The Carson City Board of Supervisors meeting on Thursday began with the ancient Gayatri Mantra, considered the most sacred mantra of Hinduism.
Hindu statesman Rajan Zed delivered the invocation from ancient Sanskrit scriptures. After Sanskrit delivery, he then read the English translation of the prayer. Sanskrit is considered a sacred language in Hinduism and root language of Indo-European languages.
Zed, who’s president of Universal Society of Hinduism, recited from Rig-Veda, the oldest scripture of the world still in common use; besides lines from Upanishads and Bhagavad-Gita (Song of the Lord), both ancient Hindu scriptures. He started and ended the prayer with “Om,” the mystical syllable containing the universe, which in Hinduism is used to introduce and conclude religious work.
Wearing saffron colored attire, a ruddraksh mala (rosary), and traditional sandalpaste tilak (religious mark) on the forehead, Zed sprinkled drops of water from river Ganga of India, considered holy by Hindus, in the room before the prayer. Mayor Bob Crowell introduced Zed, who earlier presented Crowell a booklet about Lord Krishna.

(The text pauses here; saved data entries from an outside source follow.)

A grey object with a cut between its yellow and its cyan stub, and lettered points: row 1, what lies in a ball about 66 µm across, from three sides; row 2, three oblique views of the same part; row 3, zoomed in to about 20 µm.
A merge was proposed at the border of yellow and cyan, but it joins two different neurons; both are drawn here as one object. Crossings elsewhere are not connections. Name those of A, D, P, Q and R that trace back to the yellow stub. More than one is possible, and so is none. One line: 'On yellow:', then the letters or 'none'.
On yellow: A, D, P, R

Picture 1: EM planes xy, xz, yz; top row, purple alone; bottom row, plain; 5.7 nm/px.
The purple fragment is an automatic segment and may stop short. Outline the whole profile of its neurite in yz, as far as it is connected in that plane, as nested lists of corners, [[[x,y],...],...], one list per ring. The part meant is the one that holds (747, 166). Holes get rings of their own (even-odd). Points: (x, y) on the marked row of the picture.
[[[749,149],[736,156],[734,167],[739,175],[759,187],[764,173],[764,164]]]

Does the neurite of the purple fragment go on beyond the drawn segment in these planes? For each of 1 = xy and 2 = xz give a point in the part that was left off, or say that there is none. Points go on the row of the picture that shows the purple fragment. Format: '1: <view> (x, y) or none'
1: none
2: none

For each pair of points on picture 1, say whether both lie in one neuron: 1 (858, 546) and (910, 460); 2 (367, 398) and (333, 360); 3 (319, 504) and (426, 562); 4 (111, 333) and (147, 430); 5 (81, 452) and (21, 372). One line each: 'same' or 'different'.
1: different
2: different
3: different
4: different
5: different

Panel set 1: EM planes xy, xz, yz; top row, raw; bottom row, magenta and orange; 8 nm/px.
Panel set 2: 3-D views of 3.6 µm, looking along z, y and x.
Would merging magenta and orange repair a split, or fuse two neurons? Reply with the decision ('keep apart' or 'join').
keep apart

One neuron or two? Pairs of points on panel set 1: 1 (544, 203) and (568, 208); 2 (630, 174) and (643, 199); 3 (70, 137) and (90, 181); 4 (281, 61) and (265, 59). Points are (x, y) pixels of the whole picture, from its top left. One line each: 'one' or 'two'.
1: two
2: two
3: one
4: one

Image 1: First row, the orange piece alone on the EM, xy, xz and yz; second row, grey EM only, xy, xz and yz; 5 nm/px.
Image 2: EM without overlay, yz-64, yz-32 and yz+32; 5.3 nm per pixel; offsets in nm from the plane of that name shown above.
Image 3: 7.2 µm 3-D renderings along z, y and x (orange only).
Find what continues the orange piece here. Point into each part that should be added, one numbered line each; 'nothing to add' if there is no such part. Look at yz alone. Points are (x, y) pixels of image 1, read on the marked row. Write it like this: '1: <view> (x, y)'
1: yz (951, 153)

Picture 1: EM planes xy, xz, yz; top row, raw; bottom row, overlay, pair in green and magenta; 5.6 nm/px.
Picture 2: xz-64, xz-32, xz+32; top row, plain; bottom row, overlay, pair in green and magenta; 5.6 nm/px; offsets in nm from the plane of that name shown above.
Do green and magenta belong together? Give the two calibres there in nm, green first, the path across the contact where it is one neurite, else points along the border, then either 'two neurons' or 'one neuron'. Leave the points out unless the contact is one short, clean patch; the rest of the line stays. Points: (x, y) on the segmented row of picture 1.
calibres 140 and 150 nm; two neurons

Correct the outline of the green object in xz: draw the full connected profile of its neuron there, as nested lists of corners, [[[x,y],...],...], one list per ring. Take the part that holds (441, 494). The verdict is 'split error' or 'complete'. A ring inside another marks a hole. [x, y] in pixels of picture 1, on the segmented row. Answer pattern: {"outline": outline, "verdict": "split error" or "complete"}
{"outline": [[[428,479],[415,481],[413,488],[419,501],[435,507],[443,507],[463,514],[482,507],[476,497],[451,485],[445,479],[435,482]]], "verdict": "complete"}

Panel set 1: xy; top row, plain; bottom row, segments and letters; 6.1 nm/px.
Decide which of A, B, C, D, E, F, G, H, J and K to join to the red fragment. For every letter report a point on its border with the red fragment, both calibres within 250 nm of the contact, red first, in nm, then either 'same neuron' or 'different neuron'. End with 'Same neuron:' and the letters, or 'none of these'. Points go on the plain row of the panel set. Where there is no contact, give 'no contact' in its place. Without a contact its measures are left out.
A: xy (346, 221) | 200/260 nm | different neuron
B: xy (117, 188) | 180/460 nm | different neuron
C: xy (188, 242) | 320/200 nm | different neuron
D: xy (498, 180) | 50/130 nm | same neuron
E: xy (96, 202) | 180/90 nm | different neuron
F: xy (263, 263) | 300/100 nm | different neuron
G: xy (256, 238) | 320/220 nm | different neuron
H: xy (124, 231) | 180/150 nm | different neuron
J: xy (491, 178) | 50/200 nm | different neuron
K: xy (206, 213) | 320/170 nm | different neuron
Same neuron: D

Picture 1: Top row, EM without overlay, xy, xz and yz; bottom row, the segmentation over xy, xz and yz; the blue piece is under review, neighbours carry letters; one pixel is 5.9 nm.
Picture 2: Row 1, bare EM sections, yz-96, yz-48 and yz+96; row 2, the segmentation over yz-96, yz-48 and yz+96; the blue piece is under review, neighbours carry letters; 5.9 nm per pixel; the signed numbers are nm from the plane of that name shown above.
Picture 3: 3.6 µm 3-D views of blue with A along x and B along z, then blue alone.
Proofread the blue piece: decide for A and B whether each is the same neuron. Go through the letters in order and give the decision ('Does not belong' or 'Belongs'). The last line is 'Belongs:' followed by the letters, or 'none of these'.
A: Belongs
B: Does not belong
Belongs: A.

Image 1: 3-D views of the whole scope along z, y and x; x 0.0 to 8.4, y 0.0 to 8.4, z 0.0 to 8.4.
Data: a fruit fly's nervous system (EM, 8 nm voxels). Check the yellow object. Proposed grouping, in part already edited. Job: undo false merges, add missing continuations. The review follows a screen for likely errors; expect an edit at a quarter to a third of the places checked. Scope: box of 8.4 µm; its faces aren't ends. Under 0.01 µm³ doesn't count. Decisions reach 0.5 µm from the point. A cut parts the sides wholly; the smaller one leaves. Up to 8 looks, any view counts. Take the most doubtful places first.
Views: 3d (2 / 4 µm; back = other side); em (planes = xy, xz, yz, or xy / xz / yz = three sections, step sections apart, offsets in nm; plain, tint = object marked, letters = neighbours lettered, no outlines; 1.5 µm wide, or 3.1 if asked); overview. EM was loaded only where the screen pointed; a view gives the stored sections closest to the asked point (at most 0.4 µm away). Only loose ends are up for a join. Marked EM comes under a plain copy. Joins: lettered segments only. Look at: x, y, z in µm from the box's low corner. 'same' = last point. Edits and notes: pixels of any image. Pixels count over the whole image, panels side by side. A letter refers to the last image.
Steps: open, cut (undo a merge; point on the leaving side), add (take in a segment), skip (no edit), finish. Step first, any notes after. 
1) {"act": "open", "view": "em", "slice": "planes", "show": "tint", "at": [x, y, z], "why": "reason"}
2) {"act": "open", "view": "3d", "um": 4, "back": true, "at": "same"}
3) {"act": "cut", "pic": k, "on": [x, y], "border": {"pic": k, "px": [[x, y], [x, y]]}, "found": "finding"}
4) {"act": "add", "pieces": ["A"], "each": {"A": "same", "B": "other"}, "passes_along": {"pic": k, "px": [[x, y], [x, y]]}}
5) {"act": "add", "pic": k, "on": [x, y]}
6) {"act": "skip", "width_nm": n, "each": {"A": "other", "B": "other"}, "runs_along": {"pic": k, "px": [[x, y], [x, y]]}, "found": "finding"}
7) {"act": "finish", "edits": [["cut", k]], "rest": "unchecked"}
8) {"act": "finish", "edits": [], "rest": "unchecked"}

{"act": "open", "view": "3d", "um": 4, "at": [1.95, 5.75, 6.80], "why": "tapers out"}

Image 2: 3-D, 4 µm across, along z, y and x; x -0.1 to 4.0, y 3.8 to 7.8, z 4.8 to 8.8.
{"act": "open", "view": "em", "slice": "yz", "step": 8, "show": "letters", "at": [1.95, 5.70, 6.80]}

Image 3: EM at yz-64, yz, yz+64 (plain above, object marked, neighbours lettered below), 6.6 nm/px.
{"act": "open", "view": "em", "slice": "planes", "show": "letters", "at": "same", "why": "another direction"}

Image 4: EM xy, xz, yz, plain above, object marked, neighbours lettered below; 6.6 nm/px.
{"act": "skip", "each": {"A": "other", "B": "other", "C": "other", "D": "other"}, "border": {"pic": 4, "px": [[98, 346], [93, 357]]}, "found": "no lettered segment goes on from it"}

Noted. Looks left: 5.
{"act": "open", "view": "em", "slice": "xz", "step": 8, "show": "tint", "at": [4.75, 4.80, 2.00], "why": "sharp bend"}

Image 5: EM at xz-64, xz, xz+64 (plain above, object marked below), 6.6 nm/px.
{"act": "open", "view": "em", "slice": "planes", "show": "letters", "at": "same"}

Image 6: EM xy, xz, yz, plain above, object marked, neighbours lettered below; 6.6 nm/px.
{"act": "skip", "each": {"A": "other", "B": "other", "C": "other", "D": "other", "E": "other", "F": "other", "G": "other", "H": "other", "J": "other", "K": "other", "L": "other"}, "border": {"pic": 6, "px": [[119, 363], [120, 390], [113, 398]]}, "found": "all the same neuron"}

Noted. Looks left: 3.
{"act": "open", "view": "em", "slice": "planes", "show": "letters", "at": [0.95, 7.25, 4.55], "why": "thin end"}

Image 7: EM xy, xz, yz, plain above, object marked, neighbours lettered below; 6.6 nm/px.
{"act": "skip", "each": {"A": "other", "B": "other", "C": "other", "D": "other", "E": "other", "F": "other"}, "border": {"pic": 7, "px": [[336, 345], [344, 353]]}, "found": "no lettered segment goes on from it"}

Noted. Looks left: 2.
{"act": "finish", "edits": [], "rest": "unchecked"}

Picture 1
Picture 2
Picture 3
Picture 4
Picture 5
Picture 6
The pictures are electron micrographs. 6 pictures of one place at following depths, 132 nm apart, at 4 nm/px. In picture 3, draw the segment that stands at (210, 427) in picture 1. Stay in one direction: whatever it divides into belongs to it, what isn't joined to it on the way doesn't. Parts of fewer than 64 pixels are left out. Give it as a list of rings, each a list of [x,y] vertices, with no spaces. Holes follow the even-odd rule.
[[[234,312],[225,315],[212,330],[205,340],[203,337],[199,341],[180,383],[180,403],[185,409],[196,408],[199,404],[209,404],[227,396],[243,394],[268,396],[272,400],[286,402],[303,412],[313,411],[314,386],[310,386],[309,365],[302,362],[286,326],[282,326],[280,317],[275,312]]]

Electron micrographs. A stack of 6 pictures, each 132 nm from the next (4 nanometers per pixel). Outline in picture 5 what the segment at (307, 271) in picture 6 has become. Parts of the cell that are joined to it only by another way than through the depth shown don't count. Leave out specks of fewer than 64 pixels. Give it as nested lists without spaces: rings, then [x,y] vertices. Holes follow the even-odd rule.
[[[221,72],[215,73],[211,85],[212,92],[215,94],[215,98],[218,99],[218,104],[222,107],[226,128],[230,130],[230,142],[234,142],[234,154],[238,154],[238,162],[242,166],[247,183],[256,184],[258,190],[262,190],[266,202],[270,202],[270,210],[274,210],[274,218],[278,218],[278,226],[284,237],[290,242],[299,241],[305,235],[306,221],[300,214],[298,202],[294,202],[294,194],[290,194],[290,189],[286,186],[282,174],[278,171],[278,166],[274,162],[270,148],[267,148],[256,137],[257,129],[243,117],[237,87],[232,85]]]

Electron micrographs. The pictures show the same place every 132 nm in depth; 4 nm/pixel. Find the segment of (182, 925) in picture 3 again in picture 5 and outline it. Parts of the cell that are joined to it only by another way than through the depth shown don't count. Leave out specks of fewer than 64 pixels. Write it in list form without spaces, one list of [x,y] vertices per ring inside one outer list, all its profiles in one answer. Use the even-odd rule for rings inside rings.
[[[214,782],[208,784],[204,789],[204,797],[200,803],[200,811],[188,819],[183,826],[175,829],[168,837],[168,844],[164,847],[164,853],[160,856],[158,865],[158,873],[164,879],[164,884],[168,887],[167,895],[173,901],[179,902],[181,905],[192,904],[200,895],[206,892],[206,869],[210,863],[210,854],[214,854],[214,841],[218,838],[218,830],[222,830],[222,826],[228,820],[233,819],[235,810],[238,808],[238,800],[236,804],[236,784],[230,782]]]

Reciting from Brahadaranyakopanishad, Zed said “Asato ma sad gamaya, Tamaso ma jyotir gamaya, Mrtyor mamrtam gamaya”; which he then interpreted as “Lead us from the unreal to the real, Lead us from darkness to light, and Lead us from death to immortality.”
Reciting from Bhagavad-Gita, he urged supervisors and others to keep the welfare of others always in mind.